The Bruins know what they did wrong and can correct it: One thing about this Bruins team under Julien's reign is that with the exception of a period during the recent shortened regular season when they used the condensed schedule as an excuse for some losses, they usually hold themselves accountable and they've done that for all six losses in the playoffs. After the loss, the Bruins weren't hiding. They were front and center admitting their faults and already discussing how to correct their mistakes.

"I guess we didn’t communicate enough," Bergeron said. "We know they’re a good team. They have some good transition. We gave them time to, I guess, to get some speed and to attack on our defensemen with some good speed. We got to do a better job of that and look at videos and get back at it in Game 5."

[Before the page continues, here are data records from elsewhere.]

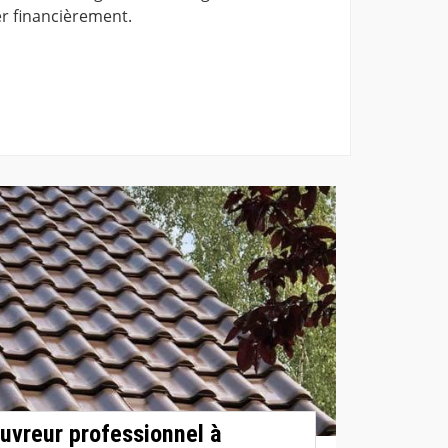
r financièrement.
uvreur professionnel à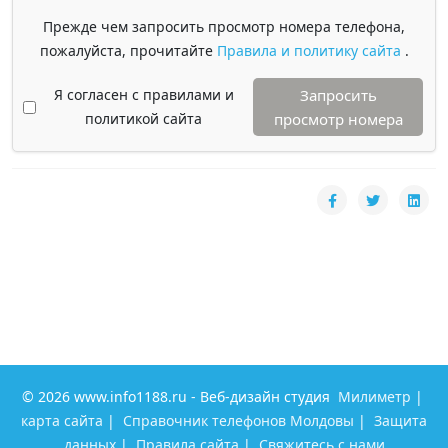
Прежде чем запросить просмотр номера телефона,
пожалуйста, прочитайте
Правила и политику сайта
.
Я согласен с правилами и
Запросить
политикой сайта
просмотр номера
© 2026 www.info1188.ru - Веб-дизайн студия
Милиметр
|
карта сайта
|
Справочник телефонов Молдовы
|
Защита
данных
|
Правила сайта
|
Свяжитесь с нами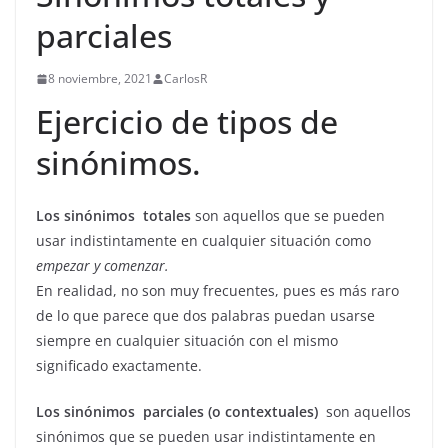
parciales
8 noviembre, 2021
CarlosR
Ejercicio de tipos de
sinónimos.
Los sinónimos totales
son aquellos que se pueden
usar indistintamente en cualquier situación como
empezar y comenzar.
En realidad, no son muy frecuentes, pues es más raro
de lo que parece que dos palabras puedan usarse
siempre en cualquier situación con el mismo
significado exactamente.
Los sinónimos parciales (o contextuales)
son aquellos
sinónimos que se pueden usar indistintamente en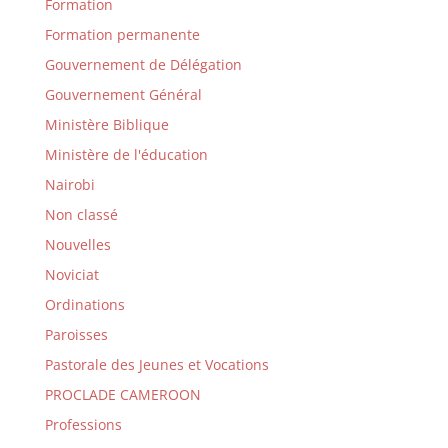
Formation
Formation permanente
Gouvernement de Délégation
Gouvernement Général
Ministère Biblique
Ministère de l'éducation
Nairobi
Non classé
Nouvelles
Noviciat
Ordinations
Paroisses
Pastorale des Jeunes et Vocations
PROCLADE CAMEROON
Professions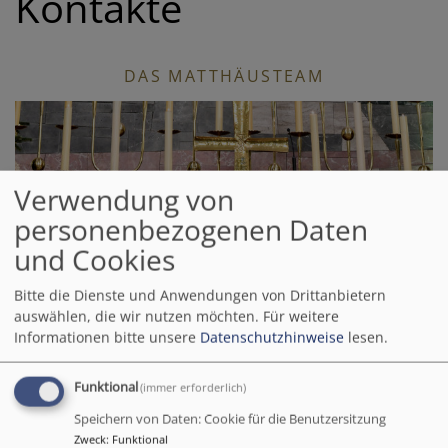
Kontakte
DAS MATTHÄUSTEAM
Verwendung von
personenbezogenen Daten
und Cookies
PFARRBÜRO
Bitte die Dienste und Anwendungen von Drittanbietern
auswählen, die wir nutzen möchten.
Für weitere
Informationen bitte unsere
Datenschutzhinweise
lesen.
Funktional
(immer erforderlich)
Speichern von Daten: Cookie für die Benutzersitzung
Zweck
:
Funktional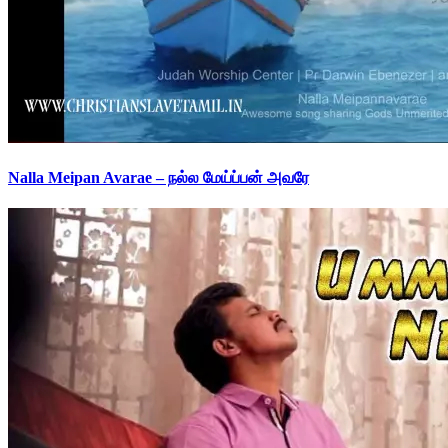
Nalla Meipan Avarae – நல்ல மேய்ப்பன் அவரே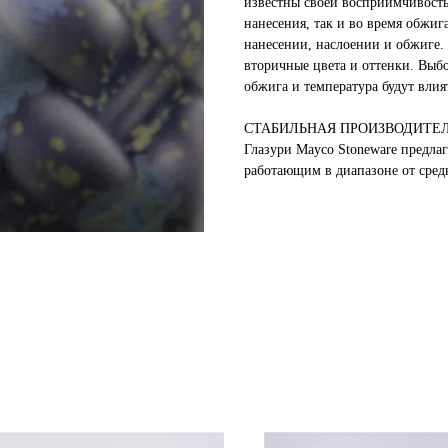
известны своей восприимчивость
нанесения, так и во время обжиг
нанесении, наслоении и обжиге.
вторичные цвета и оттенки. Выб
обжига и температура будут влия
СТАБИЛЬНАЯ ПРОИЗВОДИТЕЛ
Глазури Mayco Stoneware предла
работающим в диапазоне от сред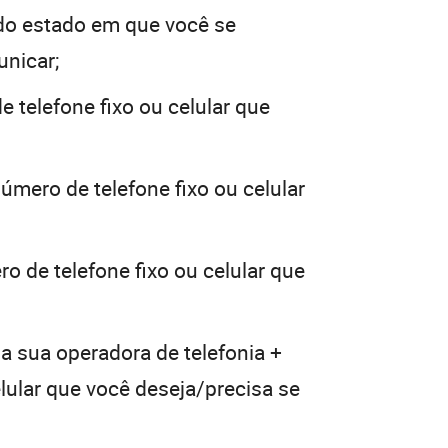
do estado em que você se
unicar;
 telefone fixo ou celular que
úmero de telefone fixo ou celular
o de telefone fixo ou celular que
a sua operadora de telefonia +
elular que você deseja/precisa se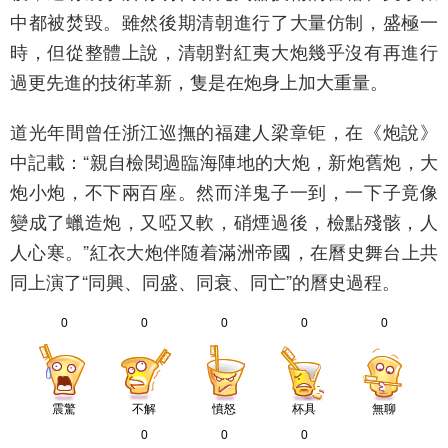
中都被焚毀。雖然後期清朝進行了大量仿制，盛極一
時，但從整體上說，清朝對紅夷大炮幾乎沒有再進行
過更先進的技術革新，隻是在炮身上加大重量。
道光年間曾任浙江巡撫的福建人梁章钜，在《炮說》
中記載：“親自檢閱過臨海陣地的大炮，新炮舊炮，大
炮小炮，不下兩百座。然而洋鬼子一到，一下子竟像
變成了蠟造炮，又啞又軟，硝煙過後，檢點殘骸，人
人心寒。”紅衣大炮伴随着滿洲帝國，在曆史舞台上共
同上演了“同興、同盛、同衰、同亡”的曆史過程。
0
0
0
0
0
震驚
不解
憤怒
杯具
無聊
0
0
0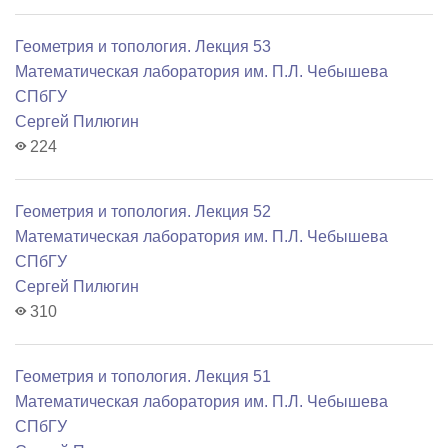
Геометрия и топология. Лекция 53
Математичеcкая лаборатория им. П.Л. Чебышева
СПбГУ
Сергей Пилюгин
224
Геометрия и топология. Лекция 52
Математичеcкая лаборатория им. П.Л. Чебышева
СПбГУ
Сергей Пилюгин
310
Геометрия и топология. Лекция 51
Математичеcкая лаборатория им. П.Л. Чебышева
СПбГУ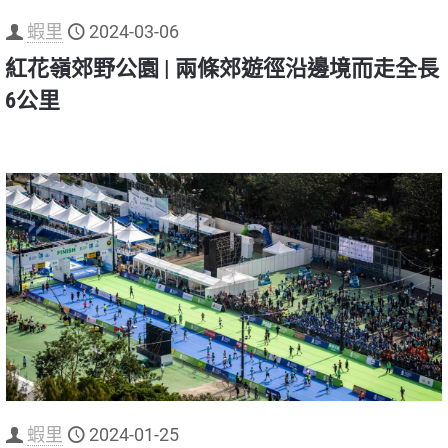
蝦里
2024-03-06
紅花嶺郊野公園 | 兩條郊遊徑沿邊境而走全長
6公里
蝦里
2024-01-25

Bruins can quiet the Madhouse: If, as expected, the Bruins do get back at it in Game 5, there's a good chance they can quiet one of the loudest barns in the NHL, "The Madhouse On Madison," and take the Blackhawks fans out of it. The Bruins have shown that home-ice advantage doesn't really exist anymore in the Stanley Cup playoffs. They are extremely good at playing the perfect "road" game. When they play their system, they have the ability to force the opponent to make mistakes and turn their own fans against them. They won the 2011 Stanley Cup on the road in a Game 7, and in convincing fashion.